The onboarding checklist is primarily intended to observe the employee’s progress within the first six months of employment. It is divided into three main sections. In the first section, happening within the first thirty days of reporting the employee, the organization should organize a welcoming event with him/her and have an introduction session with the rest of the team members (Milton & Lambe, 2016). Equally, there is a need to show the employee his new office, introduce him to key personnel within the organization, and show the employee different organizational structures and how, generally, the organization runs (Stringer, 2016). It is at this time, further, that the employee should be introduced to the different organizational policies and the mission and vision statement of the organization. Finally, the first thirty days should end by conducting an employee’s onboarding survey.
In the second stage, taking place after three months, the focus should be on assessing and reviewing the progress of the employee within three months. Such an assessment should include the relationship between the new employee and existing ones and the extent to which the employee understands the organization. In the final stage, in the first six months, the focus should be on organizing and scheduling relevant training and other social activities and gatherings (Johnson, 2018). Primarily, this enhances the working relationships between the new employee and the ‘old’ employees within the organization.
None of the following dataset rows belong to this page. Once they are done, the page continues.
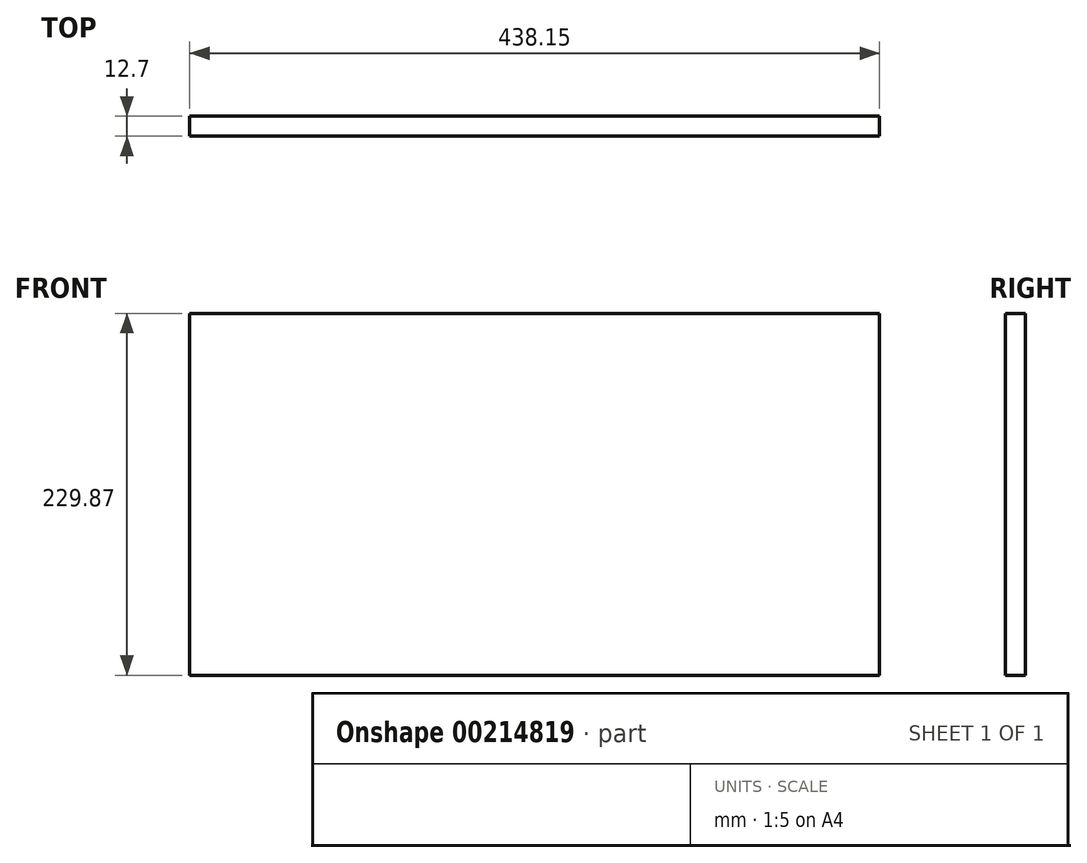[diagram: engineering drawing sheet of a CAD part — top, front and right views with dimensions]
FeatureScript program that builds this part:
annotation { "Feature Type Name" : "Feature", "Feature Type Description" : "" }
export const myFeature = defineFeature(function(context is Context, id is Id, definition is map)
    precondition{}
    {
        {
            var Q0;
            Q0=qCreatedBy(makeId("Front.planeOp"),FACE);
            var sketch = newSketch(context, id + "F0", { "sketchPlane" : qUnion([Q0])});
            skLineSegment(sketch, "E0.bottom", {"start": v(0, 0) * mm, "end": v(438.15, 0) * mm});
            skLineSegment(sketch, "E0.top", {"start": v(0, -229.87) * mm, "end": v(438.15, -229.87) * mm});
            skLineSegment(sketch, "E0.left", {"start": v(0, 0) * mm, "end": v(0, -229.87) * mm});
            skLineSegment(sketch, "E0.right", {"start": v(438.15, 0) * mm, "end": v(438.15, -229.87) * mm});
            skSolve(sketch);
        }
        {
            var Q0;
            Q0=makeQuery(id+"F0.imprint","IMPRINT",FACE,{"disambiguationData":[TD([[makeQuery(id+"F0.imprint","IMPRINT",EDGE,{"derivedFrom":sQuery(id+"F0.wireOp",EDGE,"E0.bottom")}),-1.0]])]});
            extrude(context, id + "F1", {"entities" : qUnion([Q0]), "depth" : 12.7 * mm});
        }
    });
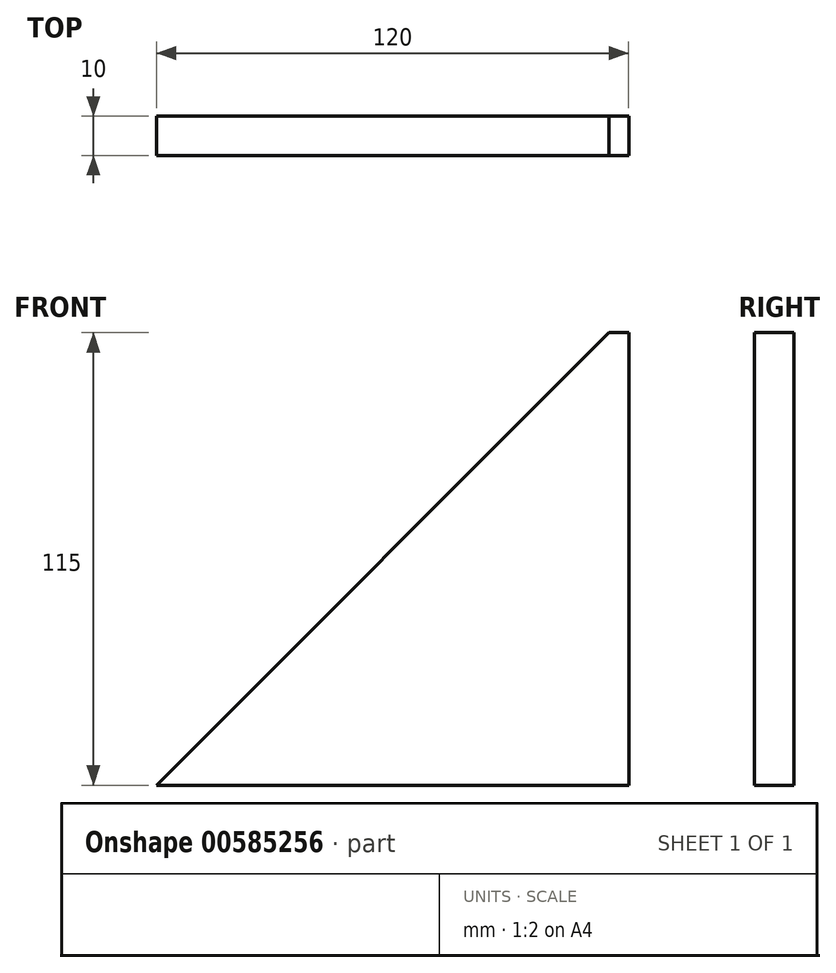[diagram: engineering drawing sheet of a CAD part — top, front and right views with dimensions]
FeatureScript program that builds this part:
annotation { "Feature Type Name" : "Feature", "Feature Type Description" : "" }
export const myFeature = defineFeature(function(context is Context, id is Id, definition is map)
    precondition{}
    {
        {
            var Q0;
            Q0=qCreatedBy(makeId("Front.planeOp"),FACE);
            var sketch = newSketch(context, id + "F0", { "sketchPlane" : qUnion([Q0])});
            skLineSegment(sketch, "E0", {"start": v(44.13, 62.57) * mm, "end": v(-70.87, -52.43) * mm});
            skLineSegment(sketch, "E1", {"start": v(44.13, 62.57) * mm, "end": v(44.13, -52.43) * mm});
            skLineSegment(sketch, "E2", {"start": v(-70.87, -52.43) * mm, "end": v(44.13, -52.43) * mm});
            skLineSegment(sketch, "E3", {"start": v(44.13, 62.57) * mm, "end": v(49.13, 62.57) * mm});
            skLineSegment(sketch, "E4", {"start": v(49.13, 62.57) * mm, "end": v(49.13, -52.43) * mm});
            skLineSegment(sketch, "E5", {"start": v(49.13, -52.43) * mm, "end": v(44.13, -52.43) * mm});
            skSolve(sketch);
        }
        {
            var Q0;
            Q0=makeQuery(id+"F0.imprint","IMPRINT",FACE,{"disambiguationData":[TD([[makeQuery(id+"F0.imprint","IMPRINT",EDGE,{"derivedFrom":sQuery(id+"F0.wireOp",EDGE,"E1")}),1.0]])]});
            var Q1;
            Q1=makeQuery(id+"F0.imprint","IMPRINT",FACE,{"disambiguationData":[TD([[makeQuery(id+"F0.imprint","IMPRINT",EDGE,{"derivedFrom":sQuery(id+"F0.wireOp",EDGE,"E0")}),1.0]])]});
            extrude(context, id + "F1", {"entities" : qUnion([Q0, Q1]), "depth" : 10 * mm, "offsetDistance" : 25 * mm});
        }
    });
Policies to limit the situation
One of the policies that should be instituted to limit such a situation is the Human Resource policy which limits the notice duration to two months for either party or an alternative or either forfeiting or paying the sum accrued to the duration in totality. Secondly, the organization should institute a career growth policy that ensures that individuals within the same department have similar or related skills, and that encourages employees to work in teams (Milton & Lambe, 2016). Finally, a financial policy that ensures the provision of incentives to well-performing employees and contract renewal would limit the rates of turnover within the organization.